Exercise tasks:
a: The forum post about .htaccess rewrites for SEO-friendly URLs contains several Apache directive names. List each distinct one once.
b: Using the forum post about .htaccess rewrites for SEO-friendly URLs, decide whether each statement agrees with it: (i) the PHP part of the URL renaming already works, (ii) the non-www to www rewrite fails, (iii) the URL rewrite rules carry the flags NC, L and QSA. Answer yes or no for each, and quote the words from the post that decide it.
c: Proceed with the forum post about .htaccess rewrites for SEO-friendly URLs, picking up after its final sentence.

Supplied text:
|---|
Forum Moderators: phranque

Message Too Old, No Replies

htaccess help for seo url's

htaccess help for seo url's

         

htchallenged

2:07 am on Nov 18, 2009 (gmt 0)

10+ Year Member



I have a php based site and have a piece of code to rename urls to the actuall name of categories and products so for example:
[mysite.com...]
would be:
[mysite.com...]

I have the php working correctly and get the desired results in the address bar now just need to resolve the htaccess rewrites...

The current type of rewrite I use sucessfully for non www to www looks like this.

RewriteEngine on
RewriteCond %{HTTP_HOST} ^mysite.com
RewriteRule ^(.*)$ [mysite.com...] [R=permanent,L]

The one I have for the url rewrite looks like this:

RewriteEngine on
RewriteBase /
RewriteRule [^/]+-c([0-9]+)/[^/]+-s([0-9]+)/[^/]+-p([0-9]+)/ /catalog/product_info.php?cPath=$1_$2&products_id=$3 [NC,L,QSA]
RewriteRule [^/]+-c([0-9]+)/[^/]+-p([0-9]+)/ /catalog/product_info.php?cPath=$1&products_id=$2 [NC,L,QSA]
RewriteRule [^/]+-c([0-9]+)/[^/]+-s([0-9]+)/ /catalog/index.php?cPath=$1_$2 [NC,L,QSA]
RewriteRule [^/]+-p([0-9]+)/ /catalog/product_info.php?products_id=$1 [NC,L,QSA]
RewriteRule [^/]+-c([0-9]+)/$ /catalog/index.php?cPath=$1 [NC,L,QSA]

The syntax does not look like the same type and may not even be for an apache server(hence it does not function correctly), my hope is that one of the gurus here may be able to help me format it to work on my hosts apache server.
|---|
Data shown:
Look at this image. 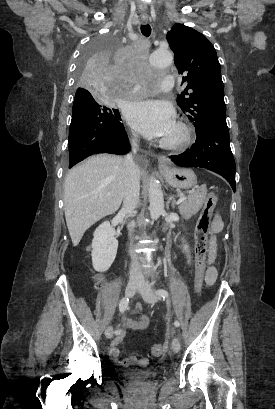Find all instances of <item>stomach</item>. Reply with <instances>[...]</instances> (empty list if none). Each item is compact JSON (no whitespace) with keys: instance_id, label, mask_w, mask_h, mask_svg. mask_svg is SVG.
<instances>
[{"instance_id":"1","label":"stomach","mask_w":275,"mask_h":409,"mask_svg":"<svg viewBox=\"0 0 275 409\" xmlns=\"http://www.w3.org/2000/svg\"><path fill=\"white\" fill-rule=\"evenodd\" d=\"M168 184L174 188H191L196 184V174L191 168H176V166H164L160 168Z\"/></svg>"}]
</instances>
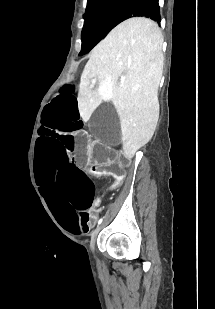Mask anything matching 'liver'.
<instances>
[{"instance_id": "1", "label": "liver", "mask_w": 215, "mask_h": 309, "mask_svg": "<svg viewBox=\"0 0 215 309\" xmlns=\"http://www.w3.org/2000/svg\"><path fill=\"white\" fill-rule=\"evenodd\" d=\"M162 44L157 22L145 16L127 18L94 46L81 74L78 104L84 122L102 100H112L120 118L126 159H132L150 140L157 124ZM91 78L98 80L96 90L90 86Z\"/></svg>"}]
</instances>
|---|
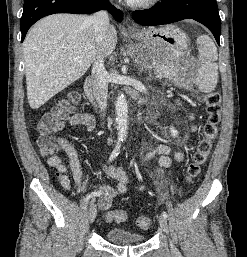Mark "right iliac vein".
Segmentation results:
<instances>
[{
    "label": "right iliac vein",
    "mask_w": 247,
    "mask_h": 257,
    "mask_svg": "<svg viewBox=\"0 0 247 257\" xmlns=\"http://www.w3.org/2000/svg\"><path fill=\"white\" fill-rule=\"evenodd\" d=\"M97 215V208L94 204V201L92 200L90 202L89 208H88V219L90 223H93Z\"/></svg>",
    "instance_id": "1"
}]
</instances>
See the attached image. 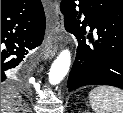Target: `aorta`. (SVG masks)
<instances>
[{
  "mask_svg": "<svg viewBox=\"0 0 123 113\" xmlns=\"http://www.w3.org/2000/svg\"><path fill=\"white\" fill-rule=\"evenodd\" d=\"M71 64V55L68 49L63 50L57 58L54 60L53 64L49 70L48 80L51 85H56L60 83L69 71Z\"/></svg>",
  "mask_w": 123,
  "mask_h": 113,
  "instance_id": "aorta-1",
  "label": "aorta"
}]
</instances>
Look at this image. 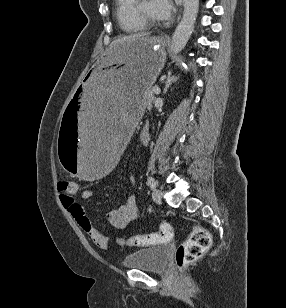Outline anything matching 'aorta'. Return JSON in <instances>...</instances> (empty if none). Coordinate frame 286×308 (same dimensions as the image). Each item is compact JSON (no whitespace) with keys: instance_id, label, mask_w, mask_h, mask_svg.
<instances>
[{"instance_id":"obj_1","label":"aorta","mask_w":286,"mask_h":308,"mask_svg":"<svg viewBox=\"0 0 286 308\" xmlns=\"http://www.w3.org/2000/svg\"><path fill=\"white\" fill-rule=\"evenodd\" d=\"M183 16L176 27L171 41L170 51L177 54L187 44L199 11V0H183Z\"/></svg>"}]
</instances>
|---|
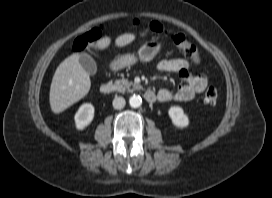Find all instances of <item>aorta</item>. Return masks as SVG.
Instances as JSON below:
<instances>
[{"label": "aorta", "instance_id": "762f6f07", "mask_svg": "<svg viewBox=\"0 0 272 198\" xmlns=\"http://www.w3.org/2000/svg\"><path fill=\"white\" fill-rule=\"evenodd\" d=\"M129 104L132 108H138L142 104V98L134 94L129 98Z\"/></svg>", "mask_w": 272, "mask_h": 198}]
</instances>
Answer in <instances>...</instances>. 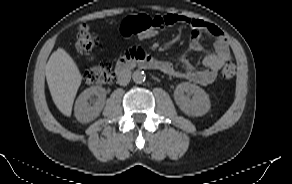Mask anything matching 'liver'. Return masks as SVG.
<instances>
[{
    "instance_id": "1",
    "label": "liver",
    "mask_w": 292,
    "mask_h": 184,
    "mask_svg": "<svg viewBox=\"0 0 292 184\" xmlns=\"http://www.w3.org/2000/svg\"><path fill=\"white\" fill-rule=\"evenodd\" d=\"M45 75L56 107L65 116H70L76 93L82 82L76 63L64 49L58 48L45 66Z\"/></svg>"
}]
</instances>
|---|
Final answers:
a: RewriteEngine, RewriteCond, RewriteRule, RewriteBase

b:
(i) Yes: "I have the php working correctly and get the desired results in the address bar"
(ii) No: "The current type of rewrite I use sucessfully for non www to www"
(iii) Yes: "[NC,L,QSA]"

c:
Any help that you could offer to this htaccess newbe is beyond greatfully appreciated!

jdMorgan

2:55 am on Nov 18, 2009 (gmt 0)

WebmasterWorld Senior Member 10+ Year Member



Here's a rule for your specific example -- a corrected version of the third rule in your 'stack' of rewrites above:

# Rewrite requests for /category-1-c21/product-1-s-s161/ to /index.php?cPath=21_161
RewriteRule ^category-1-c([0-9]+)/product-1-s-s([0-9]+)/$ /catalog/index.php?cPath=$1_$2 [QSA,L]

I suggest that, referring to the mod_rewrite and regular-expressions documentation cited in our Forum Charter, you take that code apart (one character at a time if necessary) until you understand how it works. Then you can modify your other rules based on your actual needs.

Using mod_rewrite without understanding it completely is a good way to kill your site and/or your business. The code you posted is quite badly coded, and it would be better to forgo URL-rewriting entirely and live with dynamic URLs than it would be to have a single typo or logical mistake in your .htaccess server configuration file.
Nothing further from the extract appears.